Er hat sich gefreut, das war eindeutig. Wir haben uns beide so gefreut. Als wir noch zusammen gearbeitet haben, war nie etwas eindeutig. Einmal hat er mich gefragt, ob ich ihn nicht heiraten könne, er wolle Schweizer werden. Da hatte gerade die Mediendebatte begonnen, über die Deutschen und die Schweizer und ihr Verhältnis zueinander. Ich hab gesagt, Vielehe sei in der Schweiz leider verboten. Ein paar Wochen später stand auf den Verkaufsboxen vom Tagi: Schnappen uns die deutschen Männer die Frauen weg? Und wir haben uns gemeinsam darüber aufgeregt. Und dann im Artikel gelesen, dass das Umgekehrte oft vorkomme. Die Schweizer Frauen hingegen seien an deutschen Männern nicht interessiert, die seien ihnen zu forsch. Ob das stimme, wollte er wissen. „Du bist doch nicht forsch“, hab ich gesagt. Expliziter waren wir nie. Sonst nur Blicke, zufällige Berührungen, heftige Wortwechsel in den wöchentlichen Sitzungen, ein langsamer Walzer, den wir viel zu eng getanzt haben – und die Nacht, als wir vor den Zimmern sassen.
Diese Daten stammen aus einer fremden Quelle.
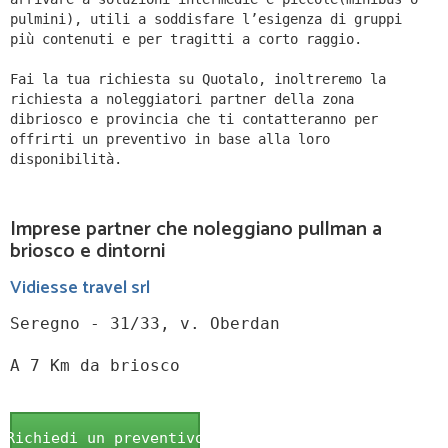
pulmini), utili a soddisfare l’esigenza di gruppi
più contenuti e per tragitti a corto raggio.
Fai la tua richiesta su Quotalo, inoltreremo la
richiesta a noleggiatori partner della zona
dibriosco e provincia che ti contatteranno per
offrirti un preventivo in base alla loro
disponibilità.
Imprese partner che noleggiano pullman a
briosco e dintorni
Vidiesse travel srl
Seregno - 31/33, v. Oberdan
A 7 Km da briosco
Richiedi un preventivo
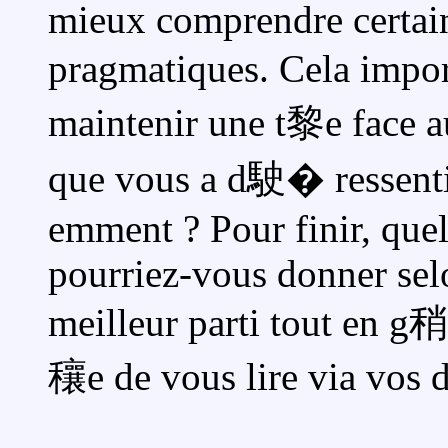
mieux comprendre certain
pragmatiques. Cela impor
maintenir une t黎e face aux
que vous a d駛� ressenti 
emment ? Pour finir, quel
pourriez-vous donner selo
meilleur parti tout en g
穰e de vous lire via vos d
Die Türen öffnen sich, wir sind an der Endhaltestelle, der weisse Hund drängt zum Ausgang. Und hinter ihm alle anderen auch. Nur ich bleibe sitzen. Bleibe einfach auf meinem Platz sitzen und denke nach, versuche nachzudenken, Zeit habe ich ja genug. Es dauert ewig, bis sich diese Bahn wieder in Bewegung setzt. Und dann die ganze Strecke wieder zurück. Wieder vorbei an all den heruntergefallenen Ästen, den frisch oder lange schon umgebrochenen Bäumen. Von Lothar oder von Niklas. Sturm ist mir auch im Kopf. Ich werde dieses Jahr fünfundvierzig. Ich bin ordentliche Professorin der Linguistik, in der Ethik-Kommission der Gesellschaft für Sprachwissenschaft. Und da schau ich in diesen Wald und frage mich, warum Stürme nie Reto oder Regula heissen, warum sie immer so nordische Namen haben. Und hoffe inständig, dass Malte in Uitikon wartet.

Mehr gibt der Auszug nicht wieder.